Now SERIOUSLY regretting that decision, I’ve just had a new quote back from Cerberus and its £21500 install (oh and they’re still saying £60 surcharge for Market A as it doesn’t look like Ofcom have updated the exchange data)
I’m tempted to drop £250 on the full survey just to see if that makes any difference, I’ve never quite managed to work out where the agg. nodes that they connect back to are, presumably they are located somewhere in the street to serve the cabs, I know they’re not at every cab but if you have cabs that are connected up in a ring rather than a spur there should be a node near them?
We’re on “main” the road between 2 FTTC cabs, and I know that at least the TalkTalk Business fibre runs past our front door and serves the school and factory 100yds up the road, I really can’t quite understand how our install can be so high, we should be on of the cheaper end of the scale.
Oh well time to go back to looking at bonding a 2nd FTTC line I guess, the only other hope is the factory site is being redeveloped with 100 new houses so maybe something will happen there in regards to FTTP and that might bring our price down.
To add my experience, old quote of 5.5k install, quote on new pricing is 39k.

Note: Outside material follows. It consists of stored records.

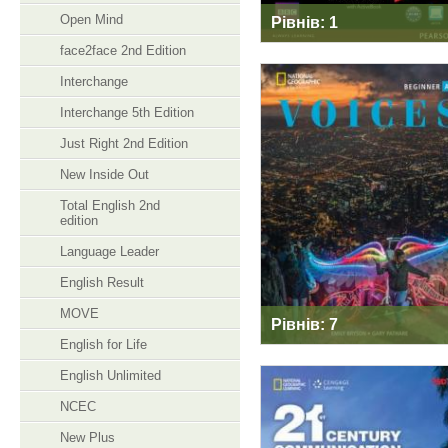
Open Mind
Рівнів: 1
face2face 2nd Edition
Interchange
Interchange 5th Edition
VOICES
Just Right 2nd Edition
New Inside Out
Total English 2nd
edition
Language Leader
English Result
MOVE
Рівнів: 7
English for Life
English Unlimited
NCEC
New Plus
TED TALKS: 21ST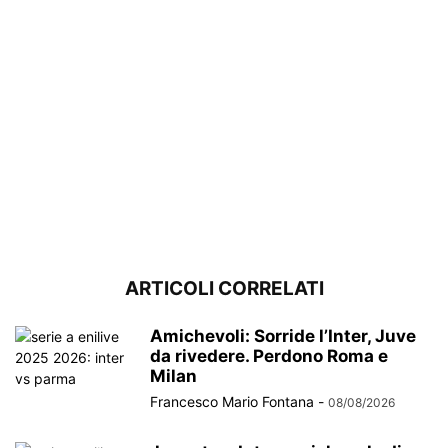
ARTICOLI CORRELATI
Amichevoli: Sorride l’Inter, Juve
da rivedere. Perdono Roma e
Milan
Francesco Mario Fontana
-
08/08/2026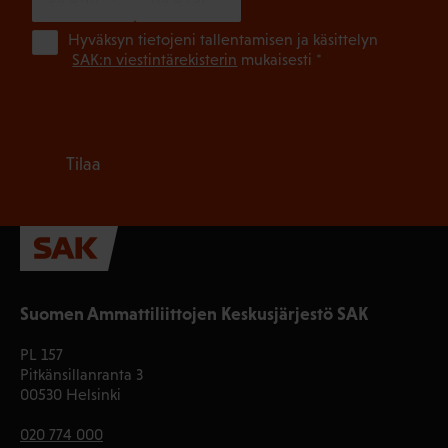
(Pa
Hyväksyn tietojeni tallentamisen ja käsittelyn
SAK:n viestintärekisterin
mukaisesti *
Tilaa
Suomen Ammattiliittojen Keskusjärjestö SAK
PL 157
Pitkänsillanranta 3
00530 Helsinki
020 774 000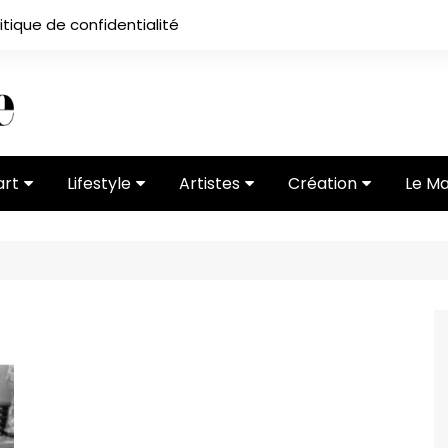
itique de confidentialité
art
Lifestyle
Artistes
Création
Le M
 ses
Subcultures
Ateliers
Portfolios
Mode
Entretiens
Vidéos
 vernissage
Critiques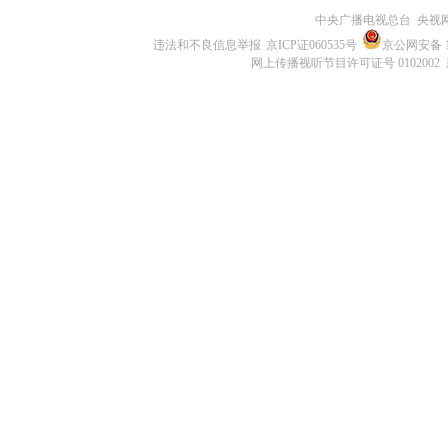
中央广播电视总台 央视
违法和不良信息举报
京ICP证060535号
京公网安备 11
网上传播视听节目许可证号 0102002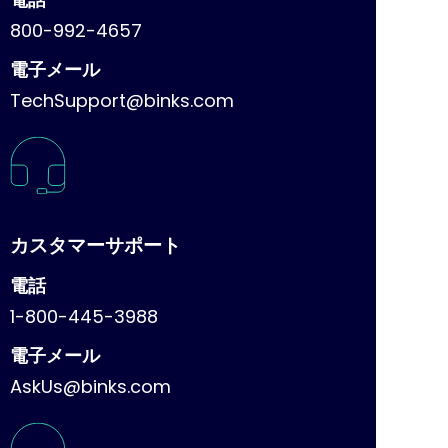
800-992-4657
電子メール
TechSupport@binks.com
カスタマーサポート
電話
1-800-445-3988
電子メール
AskUs@binks.com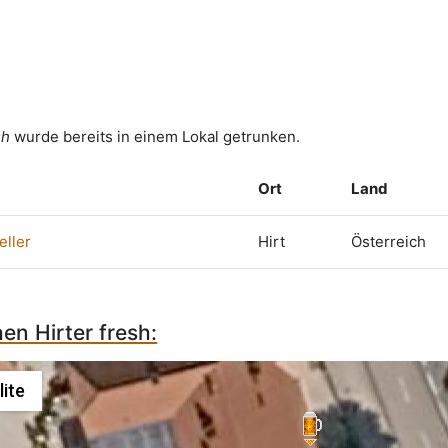
sh
wurde bereits in einem Lokal getrunken.
Ort
Land
eller
Hirt
Österreich
hen Hirter fresh:
lite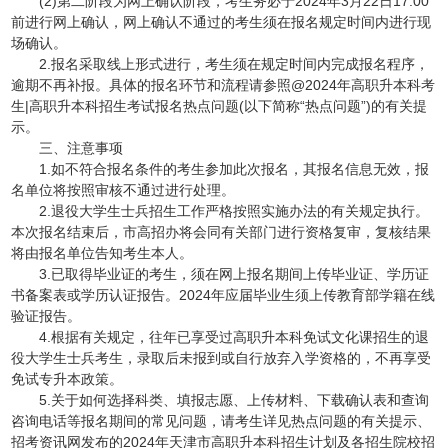
(2)第二阶段为网上确认阶段，考生务必于2024年3月22日17:00
前进行网上确认，网上确认不通过的考生须在报名规定时间内进行现
场确认。
2.报名采取线上形式进行，考生须在规定时间内完成报名程序，
逾期不再补报。具体的报名环节和流程请参照@2024年高职升本科考
生|高职升本科招生考试报名热点问题(以下简称“热点问题”)的有关提
示。
三、注意事项
1.如不符合报名条件的考生参加此次报名，其报名信息无效，报
名单位将按照审核不通过进行处理。
2.退役大学生士兵招生工作严格按照实施办法的有关规定执行。
本次报名结束后，市高招办将会同有关部门进行资格复审，复核结果
将由报名单位告知考生本人。
3.已取得毕业证的考生，须在网上报名期间上传毕业证、学历证
书备案表或学历认证报告。2024年应届毕业生须上传教育部学籍在线
验证报告。
4.根据有关规定，往年已享受过高职升本科免试文化课招生的退
役大学生士兵考生，录取后未报到或自行放弃入学资格的，不再享受
免试专升本政策。
5.关于如何选择科类、填报志愿、上传材料、下载确认表和查询
咨询电话等报名期间的常见问题，请考生详见热点问题的有关提示、
招考资讯网发布的2024年天津市高职升本科招生计划及各招生院校招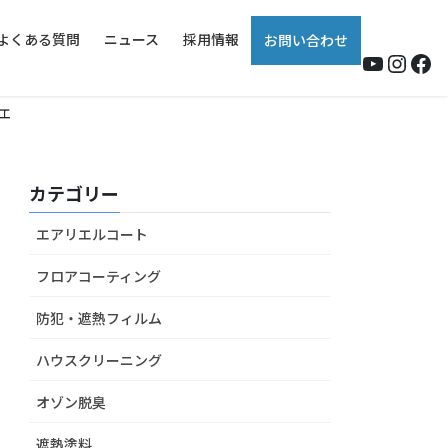
よくある質問
ニュース
採用情報
お問い合わせ
YouTub
Insta
Fa
工
カテゴリー
エアリエルコート
フロアコーティング
防犯・遮熱フィルム
ハウスクリーニング
オゾン脱臭
遮熱塗料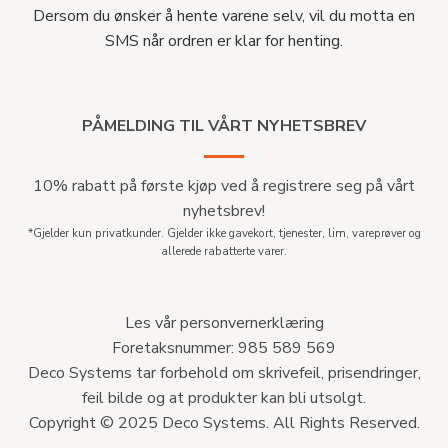
Dersom du ønsker å hente varene selv, vil du motta en
SMS når ordren er klar for henting.
PÅMELDING TIL VÅRT NYHETSBREV
10% rabatt på første kjøp ved å registrere seg på vårt
nyhetsbrev!
*Gjelder kun privatkunder. Gjelder ikke gavekort, tjenester, lim, vareprøver og
allerede rabatterte varer.
Les vår personvernerklæring
Foretaksnummer: 985 589 569
Deco Systems tar forbehold om skrivefeil, prisendringer,
feil bilde og at produkter kan bli utsolgt.
Copyright © 2025 Deco Systems. All Rights Reserved.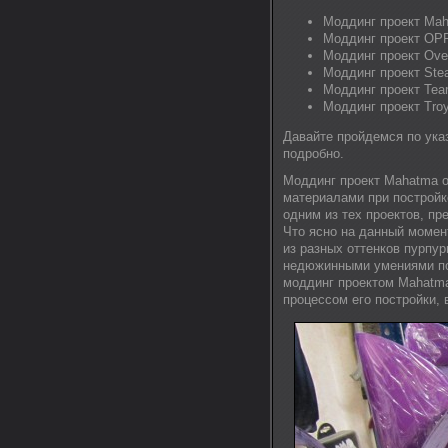
Моддинг проект Mah
Моддинг проект OPP
Моддинг проект Ove
Моддинг проект Stea
Моддинг проект Tea
Моддинг проект Tro
Давайте пройдемся по ука
подробно.
Моддинг проект Mahatma о
материалами при постройк
одним из тех проектов, пр
Что ясно на данный момент
из разных оттенков пурпур
недюжинными умениями по 
моддинг проектом Mahatma 
процессом его постройки,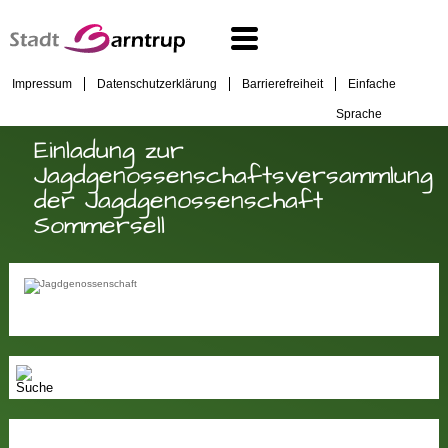
Impressum
Datenschutzerklärung
Barrierefreiheit
Einfache
Sprache
Einladung zur
Jagdgenossenschaftsversammlung
der Jagdgenossenschaft
Sommersell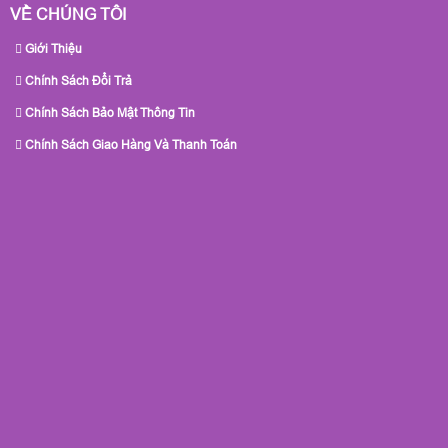
VỀ CHÚNG TÔI
Giới Thiệu
Chính Sách Đổi Trả
Chính Sách Bảo Mật Thông Tin
Chính Sách Giao Hàng Và Thanh Toán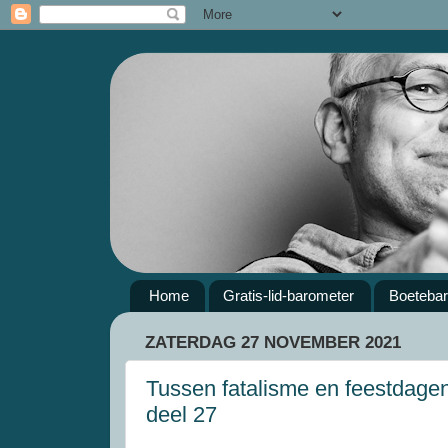
Home
Gratis-lid-barometer
Boeteba
ZATERDAG 27 NOVEMBER 2021
Tussen fatalisme en feestdagen :
deel 27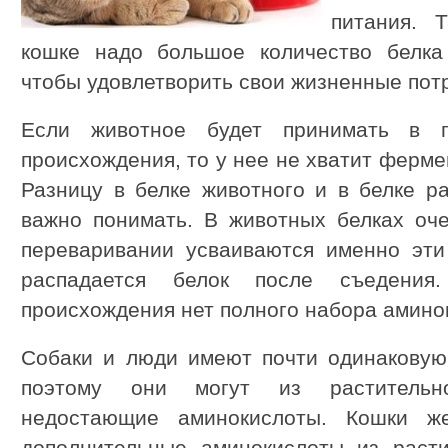
питания. 
кошке надо большое количество белка
чтобы удовлетворить свои жизненные потр
Если животное будет принимать в п
происхождения, то у нее не хватит ферме
Разницу в белке животного и в белке р
важно понимать. В животных белках оче
переваривании усваиваются именно эти
распадается белок после съедения
происхождения нет полного набора амино
Собаки и люди имеют почти одинаковую
поэтому они могут из растительно
недостающие аминокислоты. Кошки же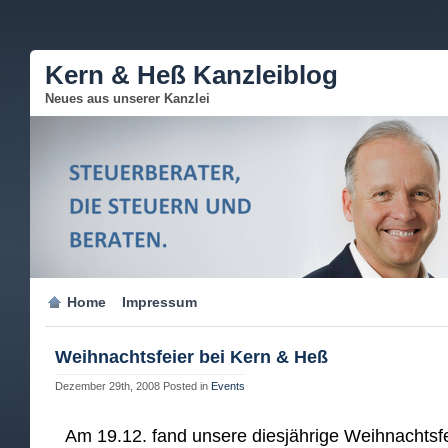
Kern & Heß Kanzleiblog
Neues aus unserer Kanzlei
Home
Impressum
Weihnachtsfeier bei Kern & Heß
Dezember 29th, 2008
Posted in
Events
Am 19.12. fand unsere diesjährige Weihnachtsfe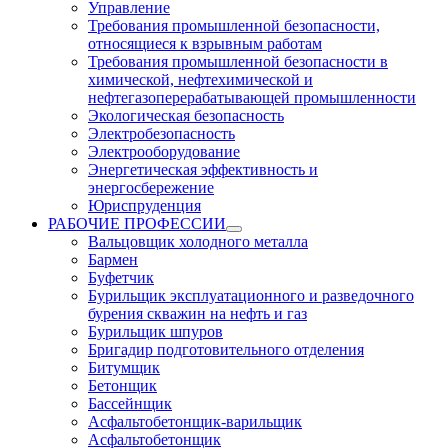
Управление
Требования промышленной безопасности,
относящиеся к взрывным работам
Требования промышленной безопасности в
химической, нефтехимической и
нефтегазоперерабатывающей промышленности
Экологическая безопасность
Электробезопасность
Электрооборудование
Энергетическая эффективность и
энергосбережение
Юриспруденция
РАБОЧИЕ ПРОФЕССИИ
Вальцовщик холодного металла
Бармен
Буфетчик
Бурильщик эксплуатационного и разведочного
бурения скважин на нефть и газ
Бурильщик шпуров
Бригадир подготовительного отделения
Битумщик
Бетонщик
Бассейнщик
Асфальтобетонщик-варильщик
Асфальтобетонщик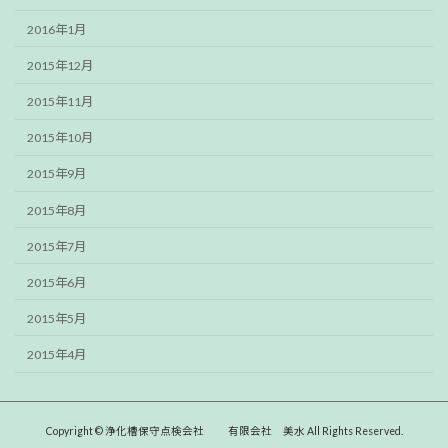
2016年1月
2015年12月
2015年11月
2015年10月
2015年9月
2015年8月
2015年7月
2015年6月
2015年5月
2015年4月
Copyright © 浄化槽保守点検会社 有限会社 美水 All Rights Reserved.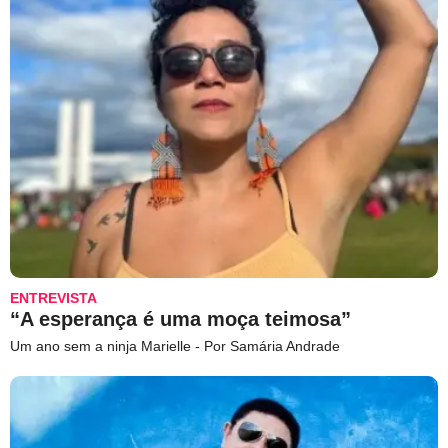
ENTREVISTA
“A esperança é uma moça teimosa”
Um ano sem a ninja Marielle - Por Samária Andrade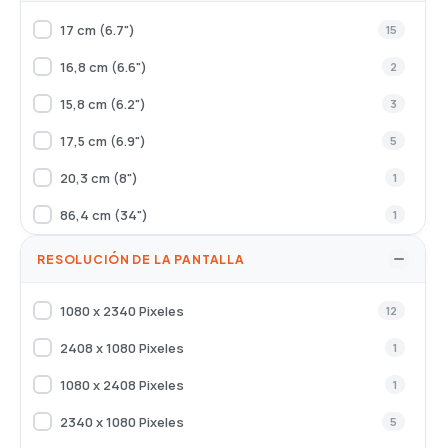
Tablet
29
17 cm (6.7")
15
Telefonos
85
16,8 cm (6.6")
2
15,8 cm (6.2")
3
17,5 cm (6.9")
5
20,3 cm (8")
1
86,4 cm (34")
1
68,6 cm (27")
2
RESOLUCIÓN DE LA PANTALLA
1080 x 2340 Pixeles
12
2408 x 1080 Pixeles
1
1080 x 2408 Pixeles
1
2340 x 1080 Pixeles
5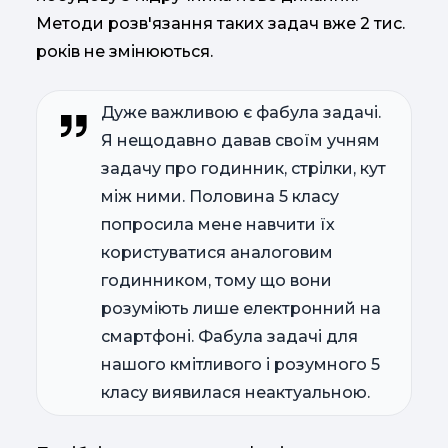
Методи розв'язання таких задач вже 2 тис.
років не змінюються.
Дуже важливою є фабула задачі.
Я нещодавно давав своїм учням
задачу про годинник, стрілки, кут
між ними. Половина 5 класу
попросила мене навчити їх
користуватися аналоговим
годинником, тому що вони
розуміють лише електронний на
смартфоні. Фабула задачі для
нашого кмітливого і розумного 5
класу виявилася неактуальною.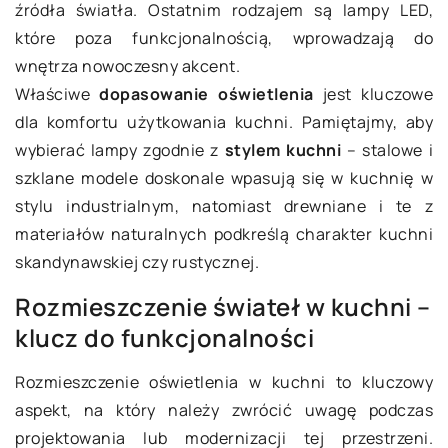
źródła światła. Ostatnim rodzajem są lampy LED,
które poza funkcjonalnością, wprowadzają do
wnętrza nowoczesny akcent.
Właściwe
dopasowanie oświetlenia
jest kluczowe
dla komfortu użytkowania kuchni. Pamiętajmy, aby
wybierać lampy zgodnie z
stylem kuchni
– stalowe i
szklane modele doskonale wpasują się w kuchnię w
stylu industrialnym, natomiast drewniane i te z
materiałów naturalnych podkreślą charakter kuchni
skandynawskiej czy rustycznej.
Rozmieszczenie świateł w kuchni –
klucz do funkcjonalności
Rozmieszczenie oświetlenia w kuchni to kluczowy
aspekt, na który należy zwrócić uwagę podczas
projektowania lub modernizacji tej przestrzeni.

Gutted!
Exactly the same scenario as myself. Moving to a new area and got a £6.6k install quote in January, new pricing install is £39k :-O Now trying the community approach as it “passes 10 houses” and after some local enquiries, looks like there is a lot of history and a number of people interested in FTTPoD so fingers crossed! Least its one way to break the ice and meet the new neighbours! 🙂
Suddenly now my install quote doesn’t seem too bad. They quoted me £3,150 for installation and £750 connection.
But the kicker was the particular company wanted me to buy an £800 router that I don’t need (use pfSense already) and the monthly cost was £320. So in the first year, it would have cost me £8150. Needless to say I didn’t go for it ….
My experience is slightly different. I had a quote from Cerberus before the new FTTPoD price change and have just ordered the line under the new pricing structure. My house is 750m from the exchange.
Under the old pricing I was quoted £2000+VAT build cost but had to commit to a 36 month contract at £165 per month.
I got a desk based survey after the price change and the estimate was £11,500+ VAT build cost. I paid the £250+VAT for full survey and the actual build cost has come down to £4,250+VAT, however the monthly charge is just £120 per month for just 12 months and then goes onto normal fttp pricing structures.
Before total cost for 36 months would have been 36 x 165 + 2000 = £10,280.
I’m told that I only have to contract for 12 months on FTTPoD rates and then the line is charged at normal FTTP rates. As such my new costs are 4,250 + 12 x 120 + 3 x 54 + 23 x 75 = 7577 over the 36 months.